The afternoon light was beginning to fade, giving the broad brick expanse of Pioneer Square a dismal aspect that was only intensified by the chill drizzle falling from the slate clouds gathered overhead. “When can we go home, Mom?” Kevin complained, clutching his newly purchased kite in one hand while trying to pull his other one free from his mother’s grasp.

“In a little while,” Anne promised. But it was the third time she’d said that, and she could tell Kevin didn’t believe her. And why should he? They’d just kept moving around while she asked one person after another where she might find Sheila Harrar. She finally interrupted her search for a stop at the kite shop, but that had only served to shift Kevin’s interest from the woman for whom they were searching to the kite he was now impatiently waiting to try out.

The conversation about the fishing trip had gone no better than the search for Sheila Harrar; all Kevin had admitted was that Glen had been “acting funny,” but she hadn’t been able to find out much more. “I don’t know,” Kevin kept saying, no matter how she’d phrased her questions. “He kept looking at me funny, that’s all.
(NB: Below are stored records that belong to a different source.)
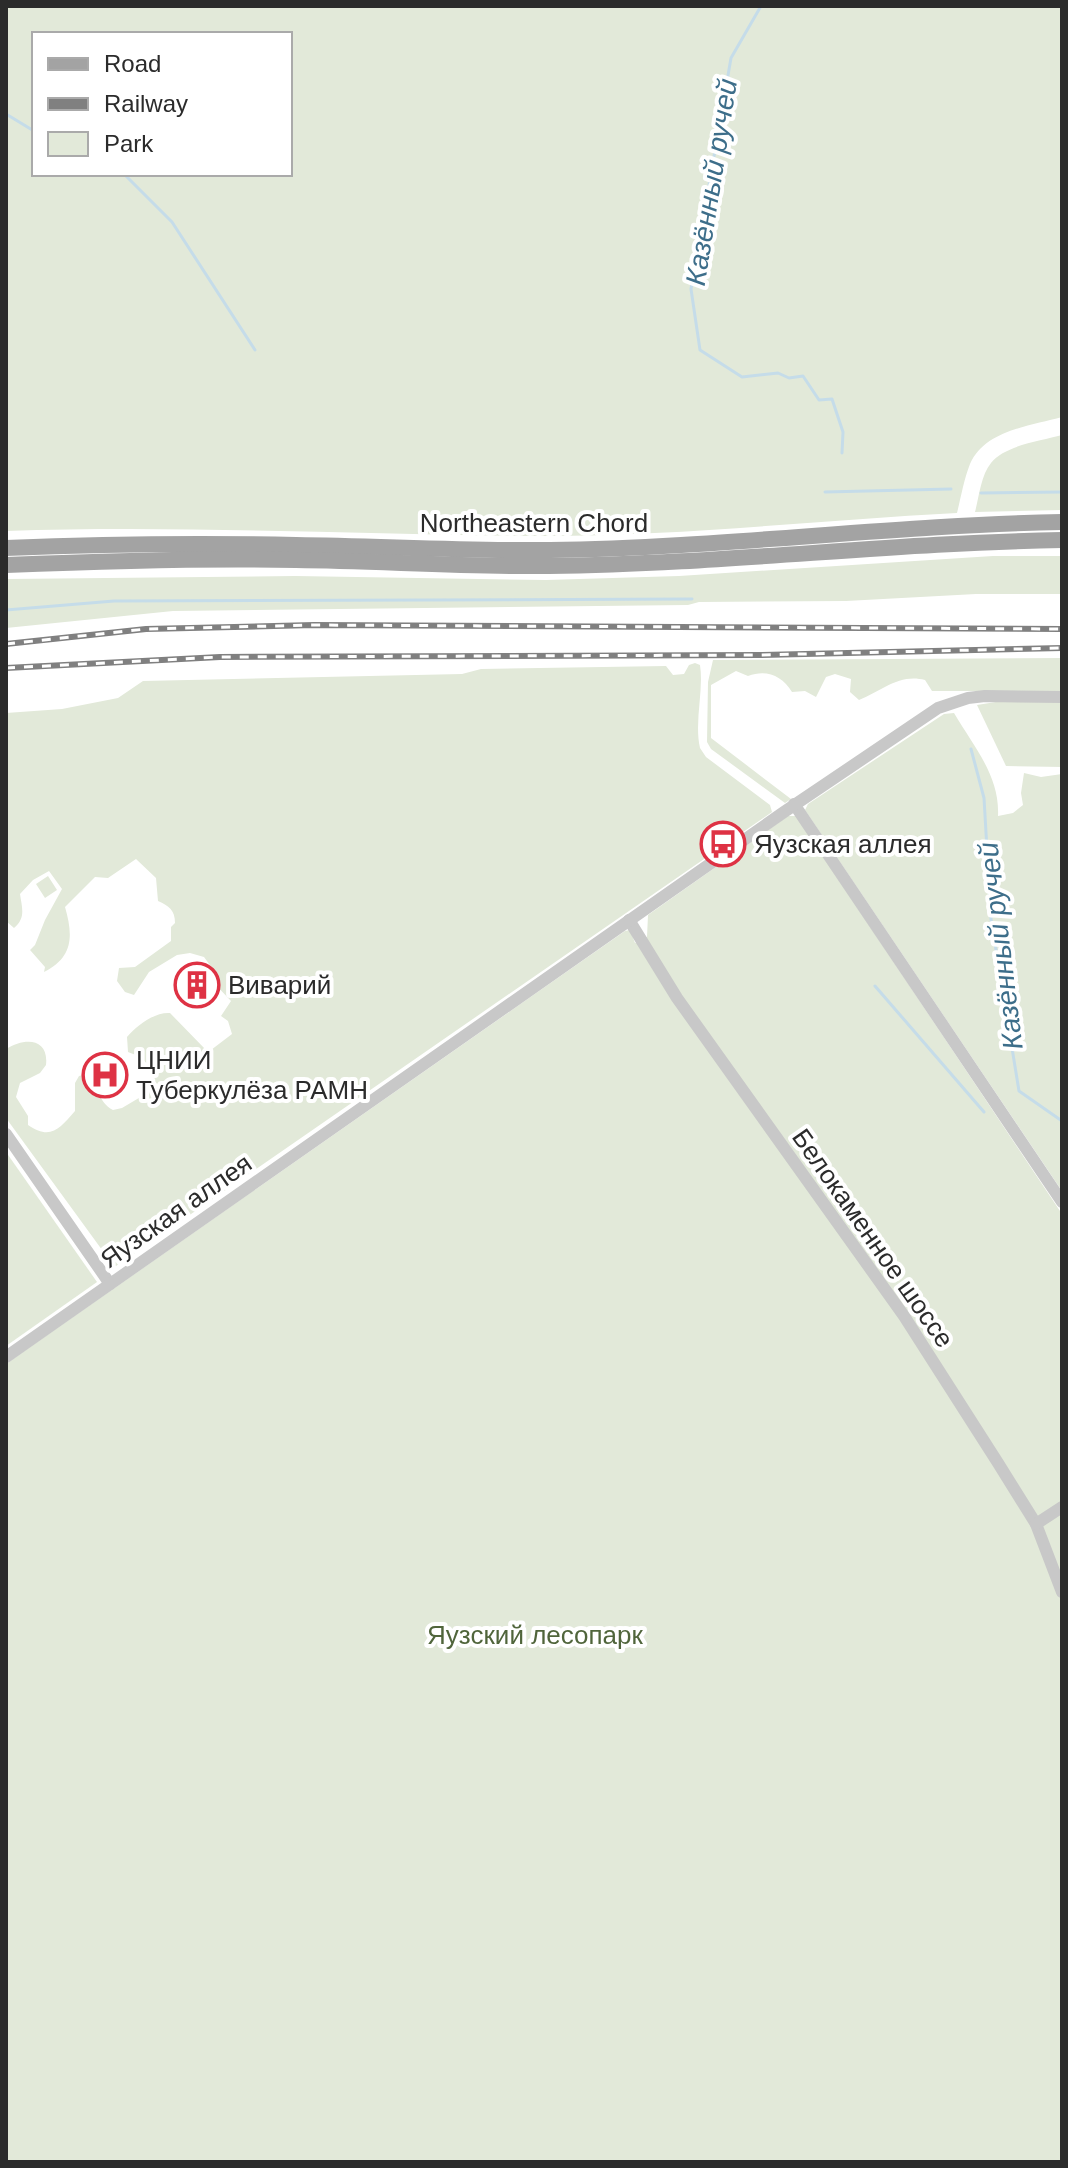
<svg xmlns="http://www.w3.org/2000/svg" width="1068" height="2168" viewBox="0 0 1068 2168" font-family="Helvetica,sans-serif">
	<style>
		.green { fill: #e2e9d9; fill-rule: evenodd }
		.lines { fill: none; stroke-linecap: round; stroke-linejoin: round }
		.stream { stroke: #c5dce9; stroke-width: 3 }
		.minor { stroke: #c8c8c8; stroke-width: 12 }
		.major { stroke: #a3a3a3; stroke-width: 16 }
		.rail-casing { stroke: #808080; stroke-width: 6 }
		.rail { stroke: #fff; stroke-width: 3; stroke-dasharray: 9; stroke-linecap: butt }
		.labels { text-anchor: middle; stroke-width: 8; stroke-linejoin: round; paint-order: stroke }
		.street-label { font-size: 26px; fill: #2b2b2b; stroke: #fff }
		.poi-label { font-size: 26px; fill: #2b2b2b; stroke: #fff; text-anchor: start }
		.park-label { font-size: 26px; fill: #50653b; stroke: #fff }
		.water-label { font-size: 28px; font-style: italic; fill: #3d6e8a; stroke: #fff }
	</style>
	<rect width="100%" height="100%" fill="#fff"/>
	<g class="green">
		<path d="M6,6H1062V417C1030,426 985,430 970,464C964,479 961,497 957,513C820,520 683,536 545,536C365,535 186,525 6,531ZM34,34H290V174H34Z"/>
		<path d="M1062,435V510L975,512C979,497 981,475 991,463C1005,445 1041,441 1062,435Z"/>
		<path d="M993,556H1062V594H976L846,601L699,602L688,605L173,611L6,628V579L295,576L546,580L679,576Z"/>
		<path d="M1062,658V691H932L925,680C900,673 881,691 859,700L850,692L851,679L835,674L826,677L816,697L805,691L792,692C782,676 767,669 748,676L736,671L711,685V738L791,799L785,803L711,749L707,742L708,682L713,660Z"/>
		<path d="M695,663L700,665C704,691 694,721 700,748L706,757L770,805L772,812L116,1266L113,1265L6,1118V1049C25,1037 49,1038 46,1065L40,1073L20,1083L16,1097L28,1116V1125C51,1141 60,1128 75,1111V1083L79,1076L88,1074C98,1086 98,1102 113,1110L122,1108L149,1092C152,1069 151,1060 128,1052L127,1037C137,1025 155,1012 170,1013L207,1051L211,1050L232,1034L228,1021L221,1016L231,1001L213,982L212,968L204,957L190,953L177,955L149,972L134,995L125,992L117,981L119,968L135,967L171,941V927L175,923C175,910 169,906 158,901L156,878L136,859L108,878L95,877L65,907C73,935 74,957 44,972L45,967L30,950L35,945L45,920L62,889L49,871L33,880L20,894C22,908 26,918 14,928L6,921V713L62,709L118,698L143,681L462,674L481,669L666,666L673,675L684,674L689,665Z"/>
		<path d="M1002,701L1062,702V767L1006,766L977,705Z"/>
		<path d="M954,713C974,747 1000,776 998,816L1013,813L1023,805L1021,793L1024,773L1041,777L1062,774V1191L805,810L808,804L944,714Z"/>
		<path d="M788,816H796L1062,1214V2162H6V1364L625,931L630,930L635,943L647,937L648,915Z"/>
		<path d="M48,876L57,890L45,898L36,884Z"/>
		<path d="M6,1152L97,1282L6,1346Z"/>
	</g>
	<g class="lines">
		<g class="stream">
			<path d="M761,6L731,58L691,289L700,350L742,377L778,373L789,378L803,376L819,400L832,399L843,432L842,453"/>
			<path d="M6,114L34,131"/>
			<path d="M124,174L172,222L255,350"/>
			<path d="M825,492L951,489"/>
			<path d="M981,493L1062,492"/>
			<path d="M6,610L114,601L692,599"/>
			<path d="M971,749L984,798L991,919L1019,1091L1062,1121"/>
			<path d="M875,986L984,1112"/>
		</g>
		<g class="minor">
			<path d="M794,804L1062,1202"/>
			<path d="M629,920L677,998L904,1316L998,1463L1036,1524L1062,1592"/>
			<path d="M6,1134L110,1284"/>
			<path d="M6,1357L784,812L938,708L968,698L985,696L1062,697"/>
			<path d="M1036,1524L1062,1507"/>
		</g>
		<g class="major">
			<path d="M6,548C103,544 199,543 296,545C380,546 465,551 550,550C721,548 891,525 1062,522"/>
			<path d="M6,565C102,561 199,558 296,560C380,561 465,567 549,566C721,564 891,543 1062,540"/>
		</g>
		<g class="rail-casing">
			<g id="rail">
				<path d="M6,644L146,629L314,625L1062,629"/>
				<path d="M6,668L220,657L759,655L1062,648"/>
			</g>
		</g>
		<use href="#rail" class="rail"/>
	</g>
	<defs>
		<g id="bus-ring" transform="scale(2.3)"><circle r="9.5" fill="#fff" stroke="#de3244" stroke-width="1.5"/><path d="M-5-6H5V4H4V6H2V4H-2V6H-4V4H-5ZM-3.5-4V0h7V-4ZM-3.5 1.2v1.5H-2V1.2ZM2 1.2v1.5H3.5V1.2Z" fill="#de3244"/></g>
		<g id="building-ring" transform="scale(2.3)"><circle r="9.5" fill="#fff" stroke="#de3244" stroke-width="1.5"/><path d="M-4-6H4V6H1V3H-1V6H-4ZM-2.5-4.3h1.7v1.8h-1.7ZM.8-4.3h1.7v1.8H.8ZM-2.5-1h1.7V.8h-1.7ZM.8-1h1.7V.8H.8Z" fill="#de3244"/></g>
		<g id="hospital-ring" transform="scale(2.3)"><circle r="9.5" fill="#fff" stroke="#de3244" stroke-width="1.5"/><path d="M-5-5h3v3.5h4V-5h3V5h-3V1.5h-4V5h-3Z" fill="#de3244"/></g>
	</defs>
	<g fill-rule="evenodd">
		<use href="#bus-ring" x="723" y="844"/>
		<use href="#building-ring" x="197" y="985"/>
		<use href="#hospital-ring" x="105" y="1075"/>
	</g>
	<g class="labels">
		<g class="street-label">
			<text x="534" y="532">Northeastern Chord</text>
			<text transform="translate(176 1211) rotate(-35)" y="9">Яузская аллея</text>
			<text transform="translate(873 1238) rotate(55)" y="9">Белокаменное шоссе</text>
		</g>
		<g class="poi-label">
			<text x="754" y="853">Яузская аллея</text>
			<text x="228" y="994">Виварий</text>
			<text x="136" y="1069">ЦНИИ<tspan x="136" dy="30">Туберкулёза РАМН</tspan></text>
		</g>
		<g class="park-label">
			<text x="535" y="1644">Яузский лесопарк</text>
		</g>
		<g class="water-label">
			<text transform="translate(711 182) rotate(-81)" y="10">Казённый ручей</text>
			<text transform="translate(1000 946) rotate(-97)" y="10">Казённый ручей</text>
		</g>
	</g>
	<rect width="1068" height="2168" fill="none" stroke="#2b2b2b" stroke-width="16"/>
	<rect x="32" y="32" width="260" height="144" fill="#ffffff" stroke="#aaaaaa" stroke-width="2"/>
	<rect x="48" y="58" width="40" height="12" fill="#a3a3a3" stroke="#aaaaaa" stroke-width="2"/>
	<text x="104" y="72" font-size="24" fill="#2b2b2b">Road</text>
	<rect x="48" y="98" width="40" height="12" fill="#808080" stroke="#aaaaaa" stroke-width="2"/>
	<text x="104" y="112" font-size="24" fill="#2b2b2b">Railway</text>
	<rect x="48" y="132" width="40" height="24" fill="#e2e9d9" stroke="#aaaaaa" stroke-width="2"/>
	<text x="104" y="152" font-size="24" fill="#2b2b2b">Park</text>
</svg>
And then he made me go down the river and fish by myself.”

“By yourself?” Anne echoed. “He actually sent you off alone?”

Kevin nodded. “Then he went across the river and started messing around in some rocks, but when I wanted to come over and see what he was doing, he wouldn’t let me. That’s when we came home.”

That was all, but it had been enough to make her start worrying all over again.

Now, as the rain fell harder and a bolt of lightning shot across the sky, instantly followed by a crash of thunder, she wondered if maybe she shouldn’t give up the search for Sheila Harrar. If she came back tomorrow morning, she might even catch the woman in her room. She was about to head for the parking lot where she’d left the Volvo when a familiar figure rose up off one of the benches and shuffled toward the Grand Central Arcade. Her hand tightening on Kevin’s, Anne hurried after the figure.

“Mrs. Harrar?” she called. “Sheila?” The figure paused, turning slowly to gaze at Anne, and for a moment Anne thought she’d made a mistake. Then the woman’s lips curved in a smile and she shambled toward them.

It took no more than a second for Anne to realize that Sheila was drunk. Very drunk.

“I know you,” Sheila said as she neared Anne and Kevin. Her words were slurred and her eyes were bloodshot. “You came to see me, didn’t you? You want to buy me a bottle of wine?”

“How about if I buy you some coffee, Sheila?” Anne countered. “And maybe a cinnamon bun?”